# WHAT TO PRODUCE
Could you set down the records below exactly as they are, with no pictures?

RECORD EXTRACTS START

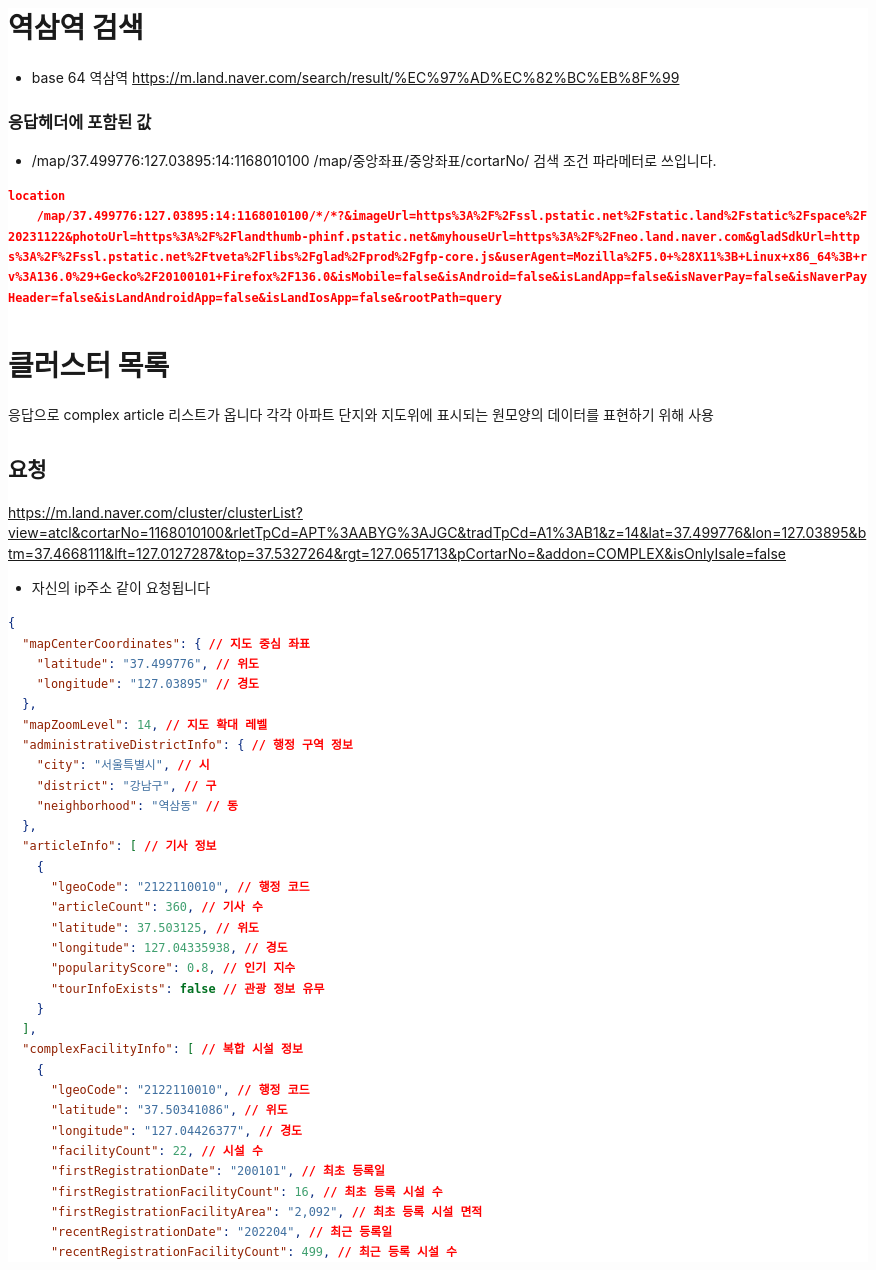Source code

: 				
# 역삼역 검색
- base 64 역삼역
https://m.land.naver.com/search/result/%EC%97%AD%EC%82%BC%EB%8F%99

### 응답헤더에 포함된 값
- /map/37.499776:127.03895:14:1168010100
  /map/중앙좌표/중앙좌표/cortarNo/  검색 조건 파라메터로 쓰입니다.
```json
location
	/map/37.499776:127.03895:14:1168010100/*/*?&imageUrl=https%3A%2F%2Fssl.pstatic.net%2Fstatic.land%2Fstatic%2Fspace%2F20231122&photoUrl=https%3A%2F%2Flandthumb-phinf.pstatic.net&myhouseUrl=https%3A%2F%2Fneo.land.naver.com&gladSdkUrl=https%3A%2F%2Fssl.pstatic.net%2Ftveta%2Flibs%2Fglad%2Fprod%2Fgfp-core.js&userAgent=Mozilla%2F5.0+%28X11%3B+Linux+x86_64%3B+rv%3A136.0%29+Gecko%2F20100101+Firefox%2F136.0&isMobile=false&isAndroid=false&isLandApp=false&isNaverPay=false&isNaverPayHeader=false&isLandAndroidApp=false&isLandIosApp=false&rootPath=query

```

	
# 클러스터 목록

응답으로 complex article 리스트가 옵니다 각각 아파트 단지와 지도위에 표시되는 원모양의 데이터를 표현하기 위해 사용
## 요청
https://m.land.naver.com/cluster/clusterList?view=atcl&cortarNo=1168010100&rletTpCd=APT%3AABYG%3AJGC&tradTpCd=A1%3AB1&z=14&lat=37.499776&lon=127.03895&btm=37.4668111&lft=127.0127287&top=37.5327264&rgt=127.0651713&pCortarNo=&addon=COMPLEX&isOnlyIsale=false 
- 자신의 ip주소 같이 요청됩니다

```json
{
  "mapCenterCoordinates": { // 지도 중심 좌표
    "latitude": "37.499776", // 위도
    "longitude": "127.03895" // 경도
  },
  "mapZoomLevel": 14, // 지도 확대 레벨
  "administrativeDistrictInfo": { // 행정 구역 정보
    "city": "서울특별시", // 시
    "district": "강남구", // 구
    "neighborhood": "역삼동" // 동
  },
  "articleInfo": [ // 기사 정보
    {
      "lgeoCode": "2122110010", // 행정 코드
      "articleCount": 360, // 기사 수
      "latitude": 37.503125, // 위도
      "longitude": 127.04335938, // 경도
      "popularityScore": 0.8, // 인기 지수
      "tourInfoExists": false // 관광 정보 유무
    }
  ],
  "complexFacilityInfo": [ // 복합 시설 정보
    {
      "lgeoCode": "2122110010", // 행정 코드
      "latitude": "37.50341086", // 위도
      "longitude": "127.04426377", // 경도
      "facilityCount": 22, // 시설 수
      "firstRegistrationDate": "200101", // 최초 등록일
      "firstRegistrationFacilityCount": 16, // 최초 등록 시설 수
      "firstRegistrationFacilityArea": "2,092", // 최초 등록 시설 면적
      "recentRegistrationDate": "202204", // 최근 등록일
      "recentRegistrationFacilityCount": 499, // 최근 등록 시설 수
```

RECORD EXTRACTS END

# RESPONSE FOR THIS EXERCISE
Source code

: 				
# 역삼역 검색
- base 64 역삼역
https://m.land.naver.com/search/result/%EC%97%AD%EC%82%BC%EB%8F%99

### 응답헤더에 포함된 값
- /map/37.499776:127.03895:14:1168010100
  /map/중앙좌표/중앙좌표/cortarNo/  검색 조건 파라메터로 쓰입니다.
```json
location
	/map/37.499776:127.03895:14:1168010100/*/*?&imageUrl=https%3A%2F%2Fssl.pstatic.net%2Fstatic.land%2Fstatic%2Fspace%2F20231122&photoUrl=https%3A%2F%2Flandthumb-phinf.pstatic.net&myhouseUrl=https%3A%2F%2Fneo.land.naver.com&gladSdkUrl=https%3A%2F%2Fssl.pstatic.net%2Ftveta%2Flibs%2Fglad%2Fprod%2Fgfp-core.js&userAgent=Mozilla%2F5.0+%28X11%3B+Linux+x86_64%3B+rv%3A136.0%29+Gecko%2F20100101+Firefox%2F136.0&isMobile=false&isAndroid=false&isLandApp=false&isNaverPay=false&isNaverPayHeader=false&isLandAndroidApp=false&isLandIosApp=false&rootPath=query

```

	
# 클러스터 목록

응답으로 complex article 리스트가 옵니다 각각 아파트 단지와 지도위에 표시되는 원모양의 데이터를 표현하기 위해 사용
## 요청
https://m.land.naver.com/cluster/clusterList?view=atcl&cortarNo=1168010100&rletTpCd=APT%3AABYG%3AJGC&tradTpCd=A1%3AB1&z=14&lat=37.499776&lon=127.03895&btm=37.4668111&lft=127.0127287&top=37.5327264&rgt=127.0651713&pCortarNo=&addon=COMPLEX&isOnlyIsale=false 
- 자신의 ip주소 같이 요청됩니다

```json
{
  "mapCenterCoordinates": { // 지도 중심 좌표
    "latitude": "37.499776", // 위도
    "longitude": "127.03895" // 경도
  },
  "mapZoomLevel": 14, // 지도 확대 레벨
  "administrativeDistrictInfo": { // 행정 구역 정보
    "city": "서울특별시", // 시
    "district": "강남구", // 구
    "neighborhood": "역삼동" // 동
  },
  "articleInfo": [ // 기사 정보
    {
      "lgeoCode": "2122110010", // 행정 코드
      "articleCount": 360, // 기사 수
      "latitude": 37.503125, // 위도
      "longitude": 127.04335938, // 경도
      "popularityScore": 0.8, // 인기 지수
      "tourInfoExists": false // 관광 정보 유무
    }
  ],
  "complexFacilityInfo": [ // 복합 시설 정보
    {
      "lgeoCode": "2122110010", // 행정 코드
      "latitude": "37.50341086", // 위도
      "longitude": "127.04426377", // 경도
      "facilityCount": 22, // 시설 수
      "firstRegistrationDate": "200101", // 최초 등록일
      "firstRegistrationFacilityCount": 16, // 최초 등록 시설 수
      "firstRegistrationFacilityArea": "2,092", // 최초 등록 시설 면적
      "recentRegistrationDate": "202204", // 최근 등록일
      "recentRegistrationFacilityCount": 499, // 최근 등록 시설 수
```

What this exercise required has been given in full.